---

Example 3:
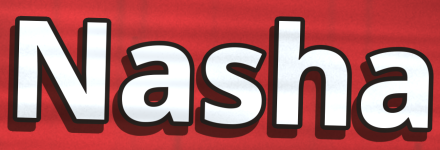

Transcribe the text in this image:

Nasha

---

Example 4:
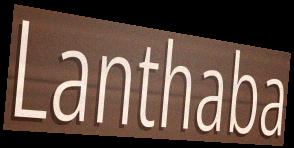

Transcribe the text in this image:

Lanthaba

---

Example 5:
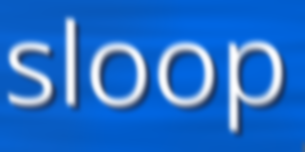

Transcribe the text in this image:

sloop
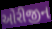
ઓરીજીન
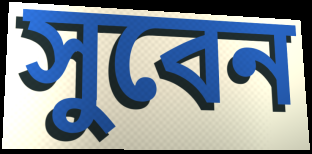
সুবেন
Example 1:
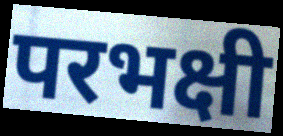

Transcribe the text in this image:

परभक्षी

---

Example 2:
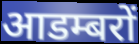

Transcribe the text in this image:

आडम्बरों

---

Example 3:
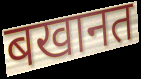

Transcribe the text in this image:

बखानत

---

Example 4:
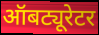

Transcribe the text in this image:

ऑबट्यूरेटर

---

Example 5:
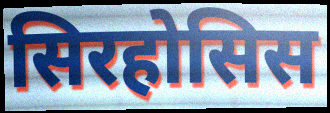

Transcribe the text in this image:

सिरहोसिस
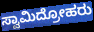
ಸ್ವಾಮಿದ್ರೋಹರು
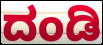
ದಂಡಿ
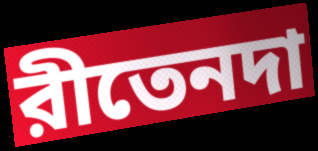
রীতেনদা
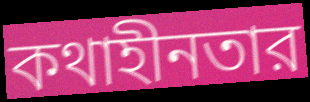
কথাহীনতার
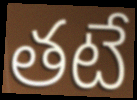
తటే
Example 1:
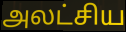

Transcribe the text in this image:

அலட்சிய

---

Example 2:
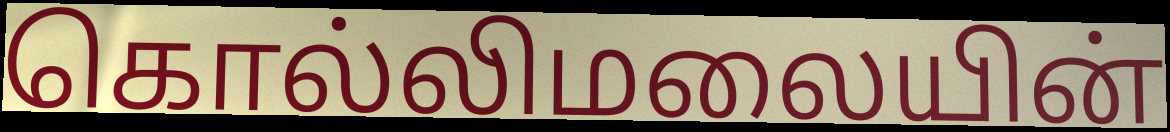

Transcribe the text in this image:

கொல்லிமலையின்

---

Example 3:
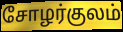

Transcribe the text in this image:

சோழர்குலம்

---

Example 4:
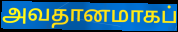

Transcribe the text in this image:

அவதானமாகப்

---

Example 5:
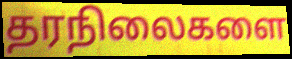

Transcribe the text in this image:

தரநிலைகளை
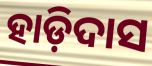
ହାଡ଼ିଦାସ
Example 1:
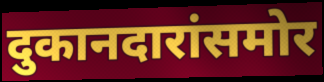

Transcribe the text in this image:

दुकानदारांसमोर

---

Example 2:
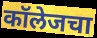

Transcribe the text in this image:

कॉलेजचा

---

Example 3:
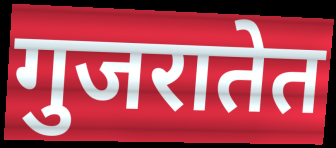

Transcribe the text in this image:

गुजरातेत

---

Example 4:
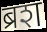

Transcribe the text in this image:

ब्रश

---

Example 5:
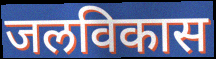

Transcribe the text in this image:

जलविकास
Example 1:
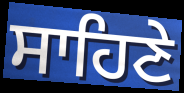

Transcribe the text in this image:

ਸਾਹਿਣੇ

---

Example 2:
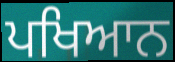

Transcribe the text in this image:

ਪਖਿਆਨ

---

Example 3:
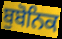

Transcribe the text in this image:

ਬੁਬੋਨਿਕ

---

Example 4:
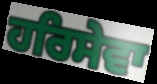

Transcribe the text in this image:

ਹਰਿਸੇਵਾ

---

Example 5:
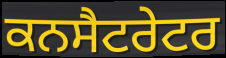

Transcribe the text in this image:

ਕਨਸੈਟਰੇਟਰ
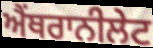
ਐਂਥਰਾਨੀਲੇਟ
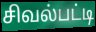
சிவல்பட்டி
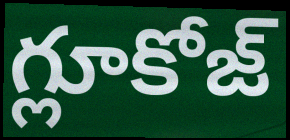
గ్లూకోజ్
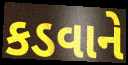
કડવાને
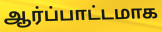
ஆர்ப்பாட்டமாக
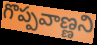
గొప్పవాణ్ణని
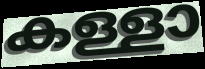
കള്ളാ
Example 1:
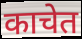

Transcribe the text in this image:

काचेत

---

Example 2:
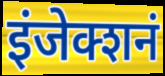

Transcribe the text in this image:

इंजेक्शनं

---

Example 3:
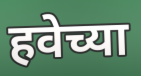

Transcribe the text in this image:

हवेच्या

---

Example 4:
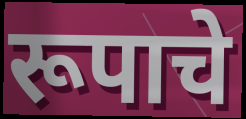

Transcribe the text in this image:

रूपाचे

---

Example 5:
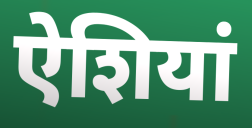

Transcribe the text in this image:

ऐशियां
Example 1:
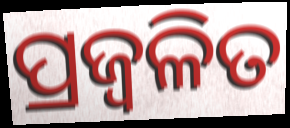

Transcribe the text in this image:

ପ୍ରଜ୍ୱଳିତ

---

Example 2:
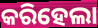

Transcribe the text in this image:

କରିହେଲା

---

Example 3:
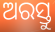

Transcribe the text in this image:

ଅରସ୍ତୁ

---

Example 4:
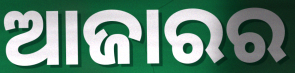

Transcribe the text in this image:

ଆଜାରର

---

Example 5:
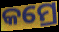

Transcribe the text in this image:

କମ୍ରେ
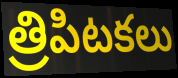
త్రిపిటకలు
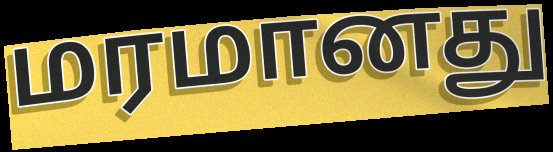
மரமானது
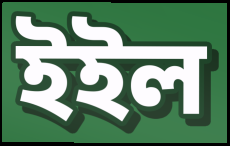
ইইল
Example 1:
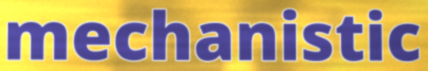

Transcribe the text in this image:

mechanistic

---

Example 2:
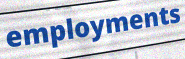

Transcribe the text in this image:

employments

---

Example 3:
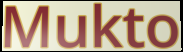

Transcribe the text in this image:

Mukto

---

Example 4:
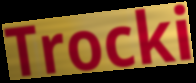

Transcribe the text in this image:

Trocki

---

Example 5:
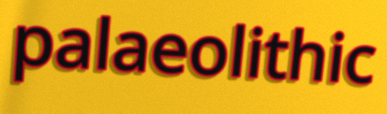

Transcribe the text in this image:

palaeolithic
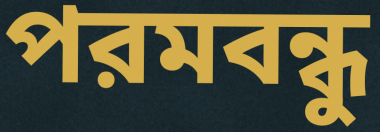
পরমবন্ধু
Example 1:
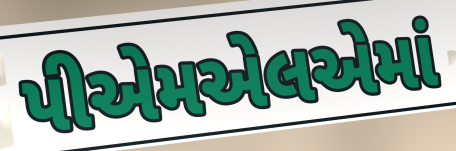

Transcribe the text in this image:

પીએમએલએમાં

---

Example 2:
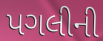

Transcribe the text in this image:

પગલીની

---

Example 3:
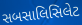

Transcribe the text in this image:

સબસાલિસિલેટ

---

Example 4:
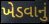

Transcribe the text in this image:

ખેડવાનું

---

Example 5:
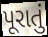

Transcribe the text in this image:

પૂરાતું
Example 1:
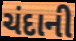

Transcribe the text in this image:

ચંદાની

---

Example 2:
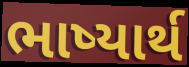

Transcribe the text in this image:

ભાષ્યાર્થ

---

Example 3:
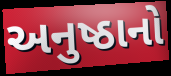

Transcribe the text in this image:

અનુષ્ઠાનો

→ What is expected
Every record above should be written out again exactly; the pictures stay out of the copy.

→ Result of this exercise
---

Example 3:

Transcribe the text in this image:

Nasha

---

Example 4:

Transcribe the text in this image:

Lanthaba

---

Example 5:

Transcribe the text in this image:

sloop
ઓરીજીન
সুবেন
Example 1:

Transcribe the text in this image:

परभक्षी

---

Example 2:

Transcribe the text in this image:

आडम्बरों

---

Example 3:

Transcribe the text in this image:

बखानत

---

Example 4:

Transcribe the text in this image:

ऑबट्यूरेटर

---

Example 5:

Transcribe the text in this image:

सिरहोसिस
ಸ್ವಾಮಿದ್ರೋಹರು
ದಂಡಿ
রীতেনদা
কথাহীনতার
తటే
Example 1:

Transcribe the text in this image:

அலட்சிய

---

Example 2:

Transcribe the text in this image:

கொல்லிமலையின்

---

Example 3:

Transcribe the text in this image:

சோழர்குலம்

---

Example 4:

Transcribe the text in this image:

அவதானமாகப்

---

Example 5:

Transcribe the text in this image:

தரநிலைகளை
ହାଡ଼ିଦାସ
Example 1:

Transcribe the text in this image:

दुकानदारांसमोर

---

Example 2:

Transcribe the text in this image:

कॉलेजचा

---

Example 3:

Transcribe the text in this image:

गुजरातेत

---

Example 4:

Transcribe the text in this image:

ब्रश

---

Example 5:

Transcribe the text in this image:

जलविकास
Example 1:

Transcribe the text in this image:

ਸਾਹਿਣੇ

---

Example 2:

Transcribe the text in this image:

ਪਖਿਆਨ

---

Example 3:

Transcribe the text in this image:

ਬੁਬੋਨਿਕ

---

Example 4:

Transcribe the text in this image:

ਹਰਿਸੇਵਾ

---

Example 5:

Transcribe the text in this image:

ਕਨਸੈਟਰੇਟਰ
ਐਂਥਰਾਨੀਲੇਟ
சிவல்பட்டி
గ్లూకోజ్
કડવાને
ஆர்ப்பாட்டமாக
గొప్పవాణ్ణని
കള്ളാ
Example 1:

Transcribe the text in this image:

काचेत

---

Example 2:

Transcribe the text in this image:

इंजेक्शनं

---

Example 3:

Transcribe the text in this image:

हवेच्या

---

Example 4:

Transcribe the text in this image:

रूपाचे

---

Example 5:

Transcribe the text in this image:

ऐशियां
Example 1:

Transcribe the text in this image:

ପ୍ରଜ୍ୱଳିତ

---

Example 2:

Transcribe the text in this image:

କରିହେଲା

---

Example 3:

Transcribe the text in this image:

ଅରସ୍ତୁ

---

Example 4:

Transcribe the text in this image:

ଆଜାରର

---

Example 5:

Transcribe the text in this image:

କମ୍ରେ
త్రిపిటకలు
மரமானது
ইইল
Example 1:

Transcribe the text in this image:

mechanistic

---

Example 2:

Transcribe the text in this image:

employments

---

Example 3:

Transcribe the text in this image:

Mukto

---

Example 4:

Transcribe the text in this image:

Trocki

---

Example 5:

Transcribe the text in this image:

palaeolithic
পরমবন্ধু
Example 1:

Transcribe the text in this image:

પીએમએલએમાં

---

Example 2:

Transcribe the text in this image:

પગલીની

---

Example 3:

Transcribe the text in this image:

સબસાલિસિલેટ

---

Example 4:

Transcribe the text in this image:

ખેડવાનું

---

Example 5:

Transcribe the text in this image:

પૂરાતું
Example 1:

Transcribe the text in this image:

ચંદાની

---

Example 2:

Transcribe the text in this image:

ભાષ્યાર્થ

---

Example 3:

Transcribe the text in this image:

અનુષ્ઠાનો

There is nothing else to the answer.